The ANC has good leaders who will take the party forward, said President Jacob Zuma, adding that the time for him to go on pension was near.
Speaking at an event forming part of the ANC’s 105th anniversary celebrations in KwaDukuza, KwaZulu-Natal, Zuma reminded party supporters and members of a conversation between former party president Albert Luthuli and other leaders.
“I remember Luthuli at an ANC conference in Natal. He was the president of the ANC at the time and, after hearing Oliver Tambo, who was the deputy president, speaking, he said ‘even if we were to die now, we are confident that we have the right leaders to take the party forward’.”
Zuma said he was confident that young ANC members would continue the work started by the likes of Tambo and other great leaders. He reminded party supporters that many of them had joined the ANC to improve the lives of people, stressing that those coming in must continue to do that so the party stayed strong.
“The road to prosperity is not easy and it requires men and women who are truthful and love the country and such people can only be found in the ANC,” he said.
Zuma said the ANC was currently fixing all the problems the party had been facing. He urged people to desist from talking publicly about their preferred presidential candidates, as a policy conference is still to be held ahead of the elective conference at the end of this year.
“We have to work hard this year and ANC members must regain lost territories from opposition parties,” he said. Zuma’s deputy, Cyril Ramaphosa, who was addressing a similar event in the Eastern Cape, said while great progress has been made since the ANC came into power in 1994, “we have not yet overcome poverty, hunger, disease, unemployment, illiteracy and inequality”.
He said ANC supporters and members must be honest enough to recognise that disunity, mistrust, ideological incoherence and organisational weakness was undermining the party’s ability to address the challenges confronting the people.

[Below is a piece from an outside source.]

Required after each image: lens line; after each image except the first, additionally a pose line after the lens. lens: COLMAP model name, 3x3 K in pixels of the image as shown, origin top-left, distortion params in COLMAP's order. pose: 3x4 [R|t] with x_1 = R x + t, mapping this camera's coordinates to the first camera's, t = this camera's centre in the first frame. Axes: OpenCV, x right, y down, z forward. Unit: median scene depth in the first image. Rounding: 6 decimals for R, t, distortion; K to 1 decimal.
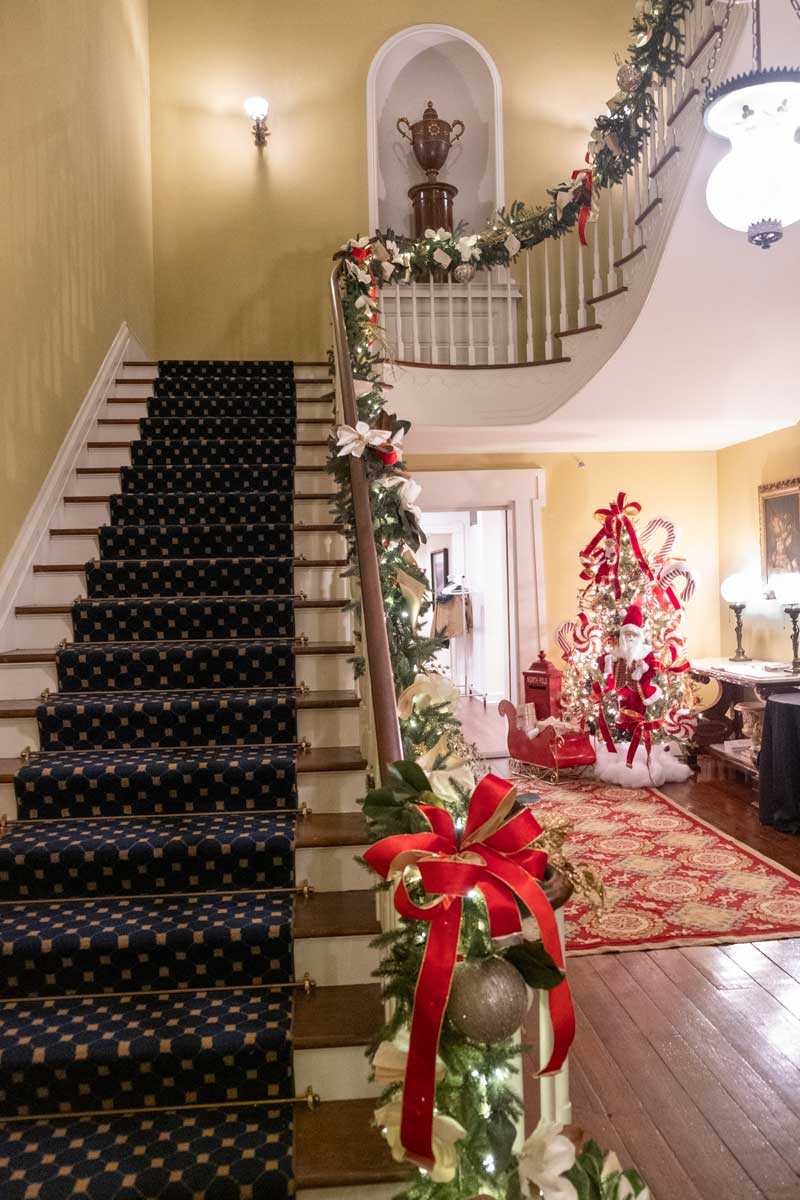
lens RADIAL K [[1040.8, 0, 400.0], [0, 1040.8, 600.0], [0, 0, 1]] dist [0.005238, 0.000400]
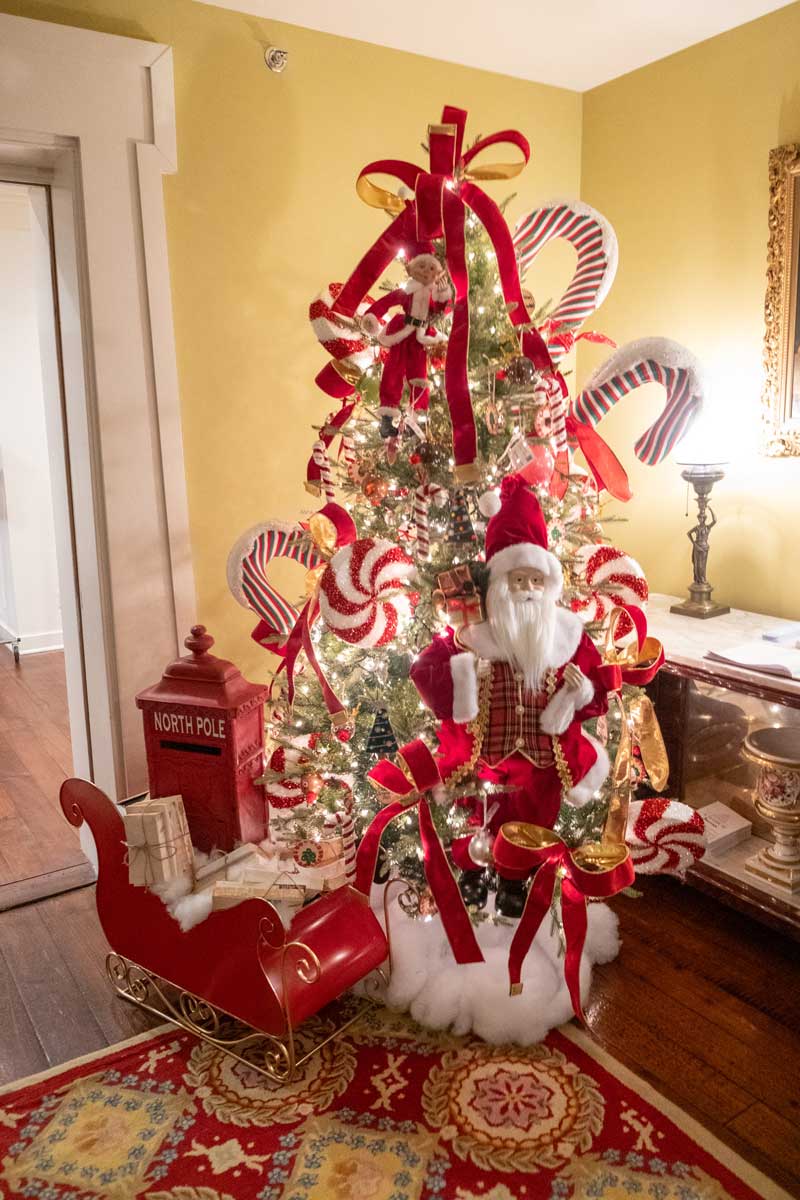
lens RADIAL K [[932.2, 0, 400.0], [0, 932.2, 600.0], [0, 0, 1]] dist [-0.053228, 0.002849]
pose [[0.890160, -0.076790, 0.449130, 0.068782], [0.009553, 0.988625, 0.150096, -0.000882], [-0.455548, -0.129319, 0.880768, 0.759897]]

“Building the unity of the ANC and the alliance is, therefore, the most important and urgent task of the moment. At all levels of the organisation, in our leagues and even among some components of the alliance, leadership contests are accompanied by practices such as gatekeeping, vote buying, electoral fraud and even violence,” Ramaphosa said.
He said everyone in the ANC must face the reality that much of the factionalism in the movement was rooted in competition for access to resources.
“We must acknowledge here that there are instances where internal ANC processes have been infiltrated by individuals and companies seeking preferential access to state business.”
He said many of the divisions were among leaders.
“These are divisions not based on ideological or political differences and they are not based on disagreements over strategy or policy. These are divisions that are fuelled by a relentless competition for positions, influence and control over resources and this is the reality we are determined to change.”